Which one of the following liquids typically shows capillary fall rather than capillary rise in a clean glass tube?

Difficulty: Easy

Correct Answer: Mercury

Explanation:


Introduction / Context:
Capillary action is a familiar phenomenon in daily life, observed when liquids rise or fall in thin tubes. Whether a liquid rises or falls depends on the interplay between cohesive forces within the liquid and adhesive forces between the liquid and the tube material. This question asks which liquid shows capillary fall, not rise, in a clean glass tube, which is a standard conceptual point in fluid mechanics.


Given Data / Assumptions:

  • The tube is made of clean glass.
  • The liquids considered are common ones such as water, alcohol, mercury, and kerosene.
  • We are focusing on the direction of capillary movement relative to the general liquid surface.


Concept / Approach:
If adhesive forces between the liquid and the tube are stronger than the cohesive forces within the liquid, the liquid wets the tube, forming a concave meniscus and rising in the capillary. If cohesive forces dominate, the liquid does not wet the tube, forms a convex meniscus, and experiences capillary depression or fall. Water and most organic liquids wet clean glass and rise. Mercury, however, does not wet glass and therefore shows capillary fall.


Step-by-Step Solution:
Step 1: Recall that water rises in a thin glass tube, forming a concave meniscus due to strong adhesive forces with glass. Step 2: Alcohols and kerosene also generally wet glass and show a rise rather than a fall in narrow tubes. Step 3: Mercury has strong cohesive forces among its own atoms and poor adhesion to glass, so it forms a convex meniscus and the level inside the capillary is lower than the outside level. Step 4: This lowering of the mercury column is called capillary depression or capillary fall.

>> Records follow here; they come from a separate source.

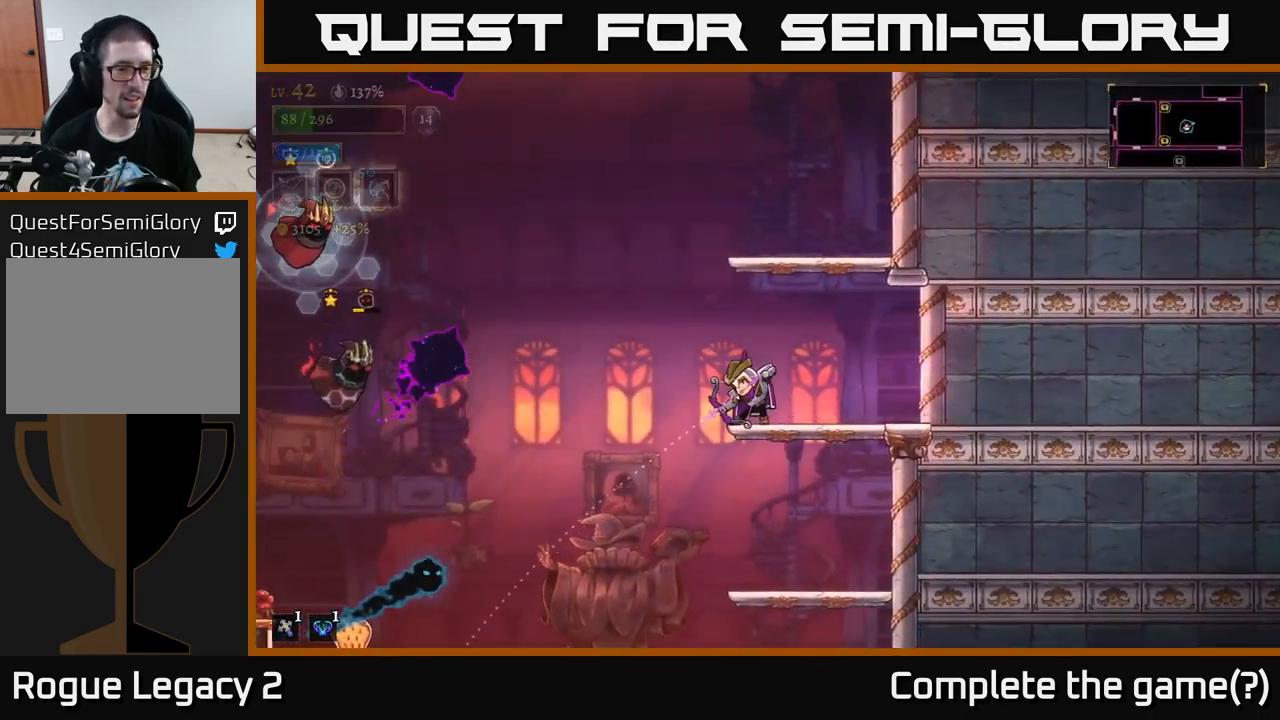
{"buttons": ["X"], "left_stick": "left", "right_stick": "center", "events": [[117, "left_stick", "left"]]}
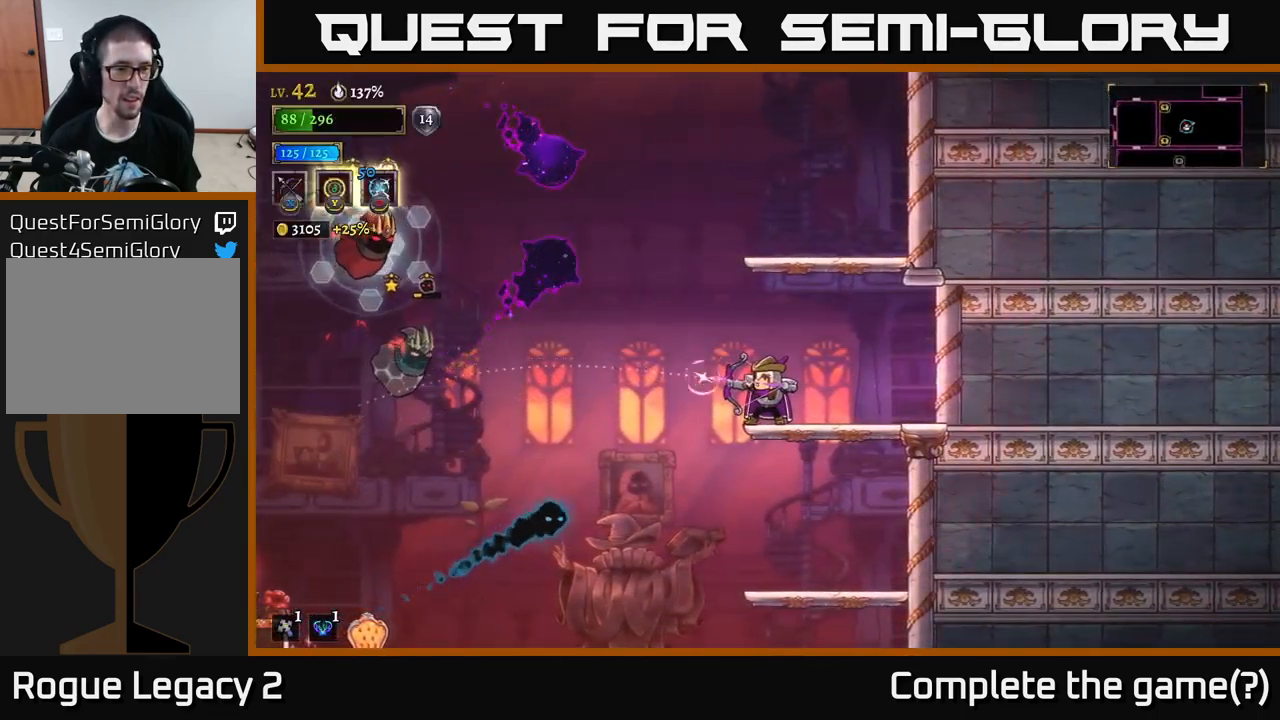
{"buttons": [], "left_stick": "right", "right_stick": "center", "events": [[83, "X", "up"], [200, "left_stick", "center"], [350, "left_stick", "right"]]}
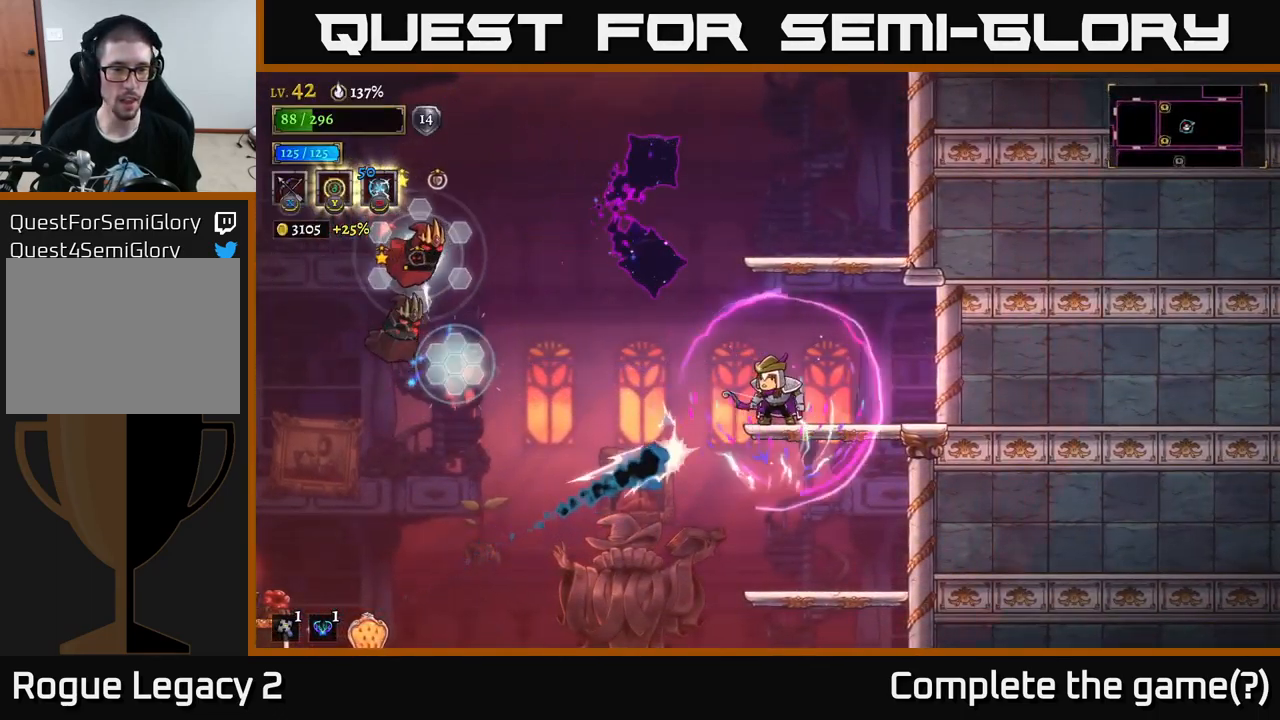
{"buttons": [], "left_stick": "right", "right_stick": "center", "events": [[50, "R2", "down"], [333, "R2", "up"]]}
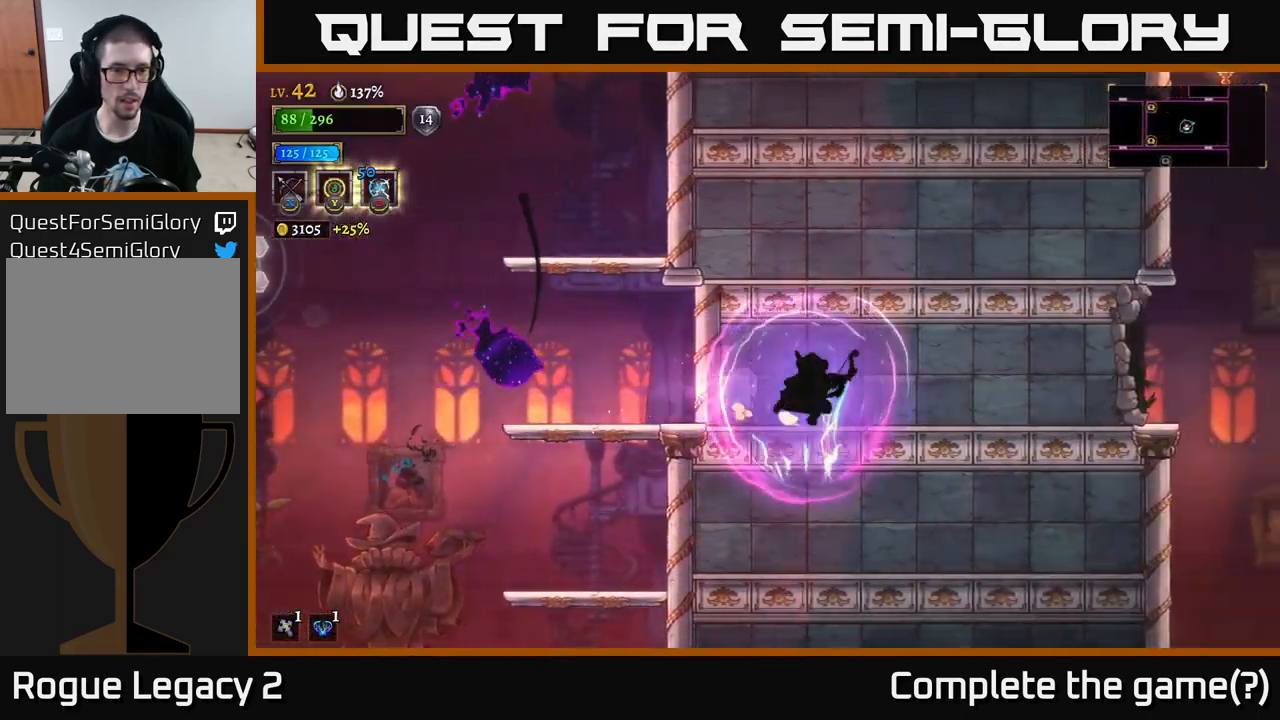
{"buttons": [], "left_stick": "center", "right_stick": "center", "events": [[183, "left_stick", "center"], [250, "left_stick", "left"], [483, "left_stick", "center"]]}
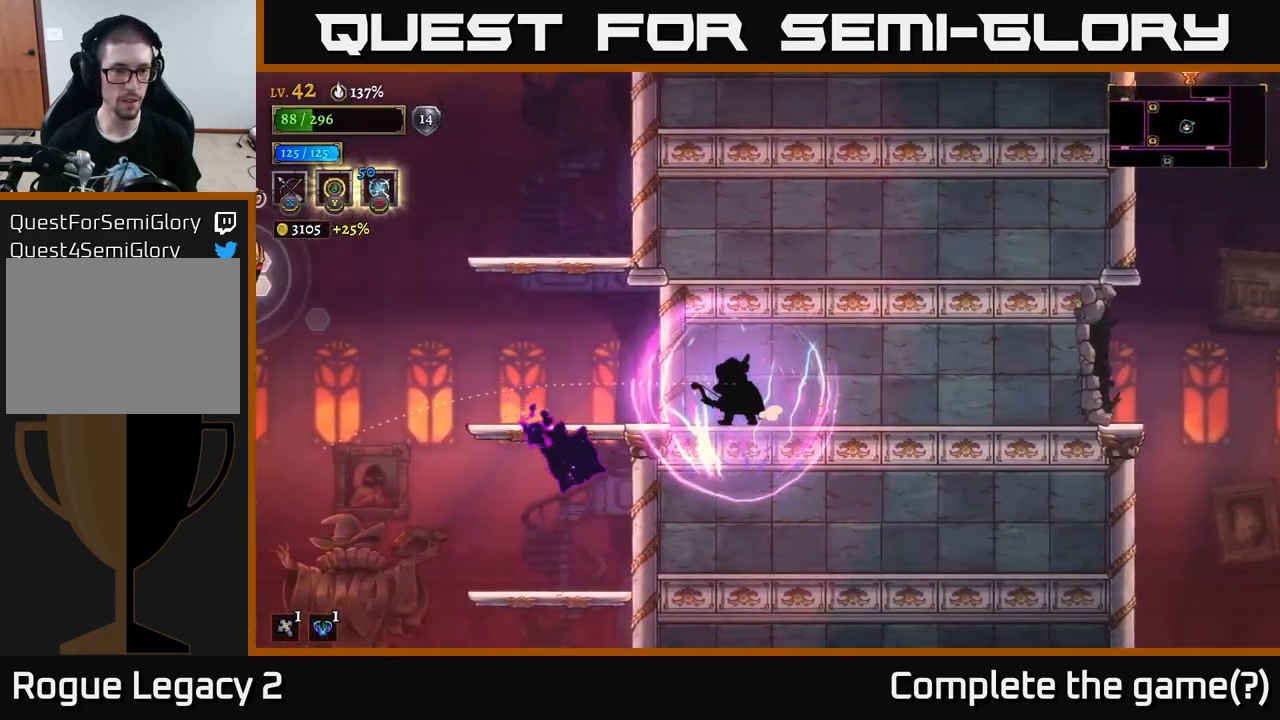
{"buttons": ["X"], "left_stick": "left", "right_stick": "center", "events": [[17, "X", "down"], [83, "left_stick", "left"]]}
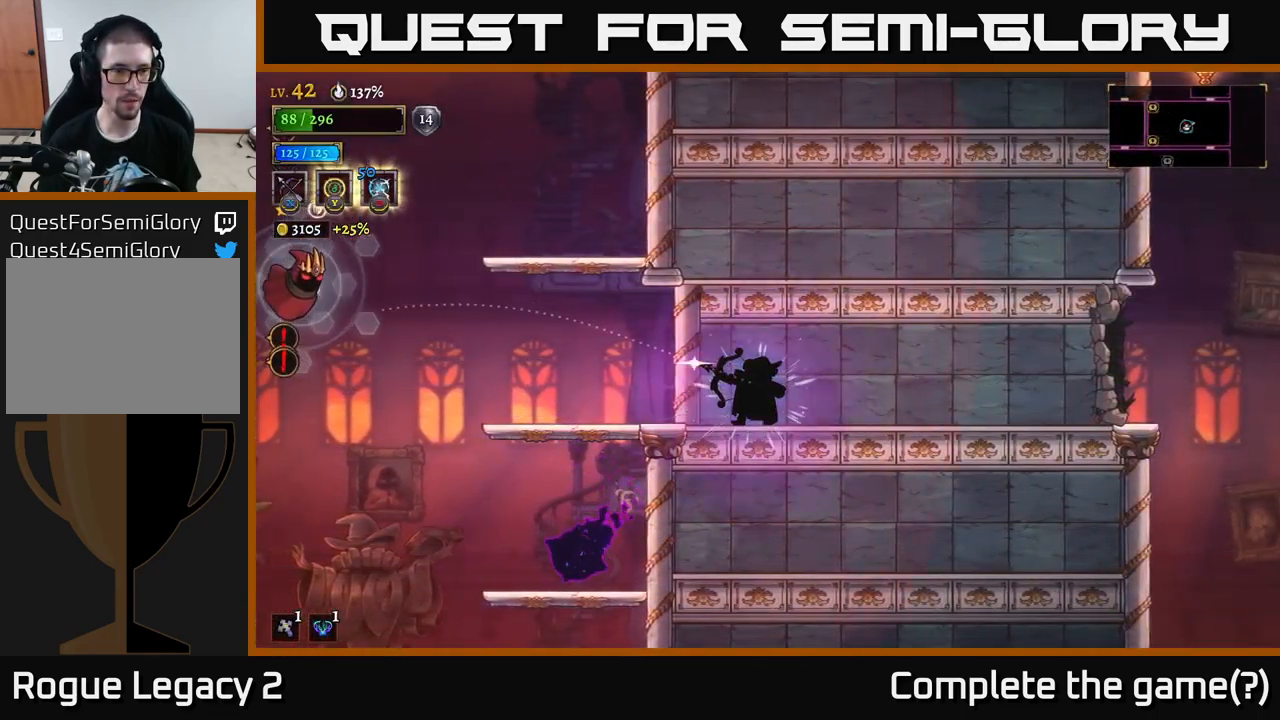
{"buttons": [], "left_stick": "left", "right_stick": "center", "events": [[300, "X", "up"]]}
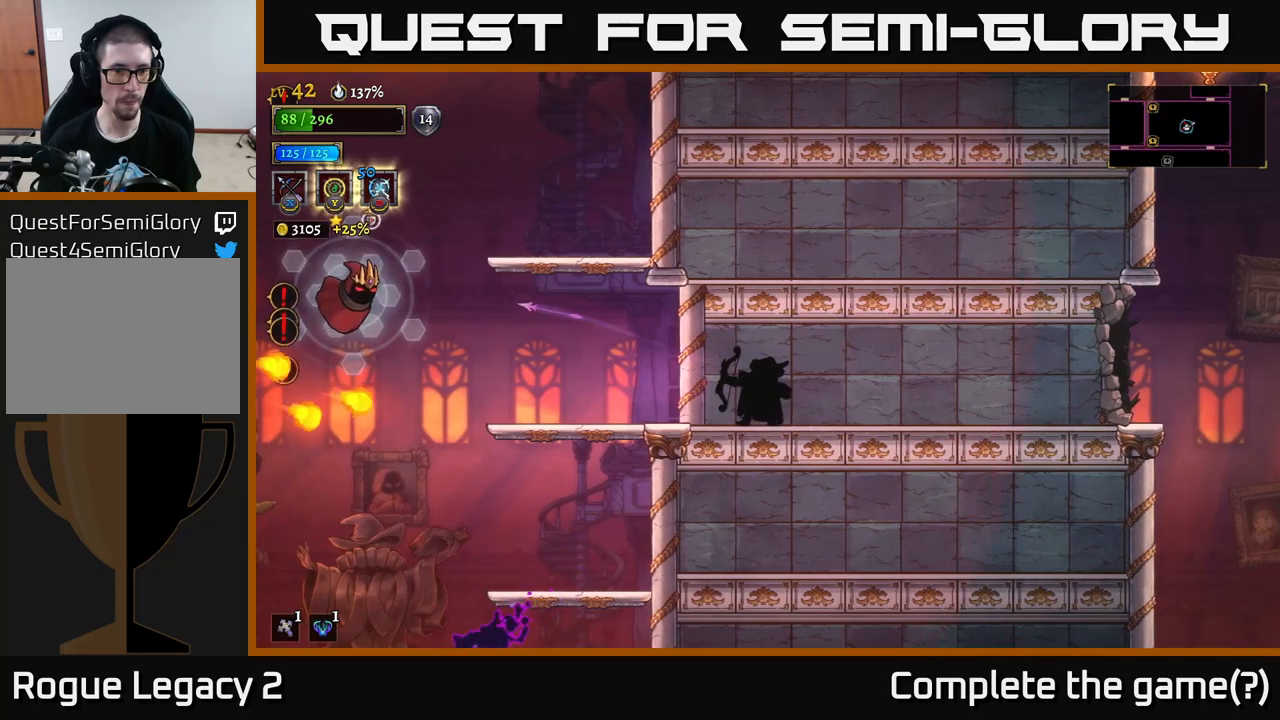
{"buttons": ["X"], "left_stick": "left", "right_stick": "center", "events": [[250, "X", "down"]]}
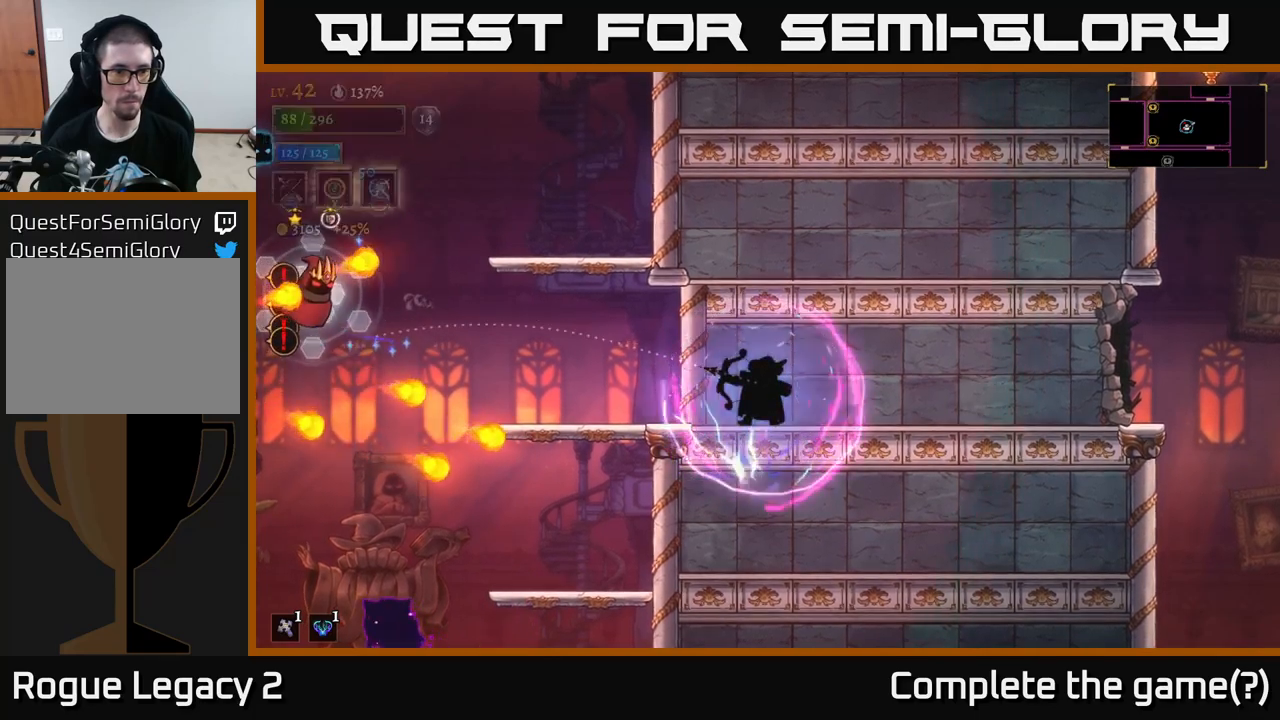
{"buttons": [], "left_stick": "left", "right_stick": "center", "events": [[384, "X", "up"]]}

Verification / Alternative check:
In standard physics experiments, students observe that a thin glass capillary dipped in water shows a column of water higher than the outer water level, whereas a capillary dipped in mercury shows the mercury level inside the tube lower than that in the reservoir. This direct observation supports the idea that mercury exhibits capillary fall in glass tubes.


Why Other Options Are Wrong:
Water: It wets glass strongly, leading to capillary rise and a concave meniscus. Alcohol: It also generally wets glass and tends to rise in capillary tubes. Kerosene: Like many organic liquids, it shows capillary rise in glass rather than fall.


Common Pitfalls:
A student may guess water because it is the liquid used in many capillary examples, but the question specifically asks about capillary fall, not rise. Another mistake is to assume that all liquids behave the same in glass tubes. Remember the key rule: if the liquid wets the surface, you get rise and a concave meniscus; if it does not wet the surface, you get fall and a convex meniscus.


Final Answer:
The liquid that shows capillary fall in a clean glass tube is mercury.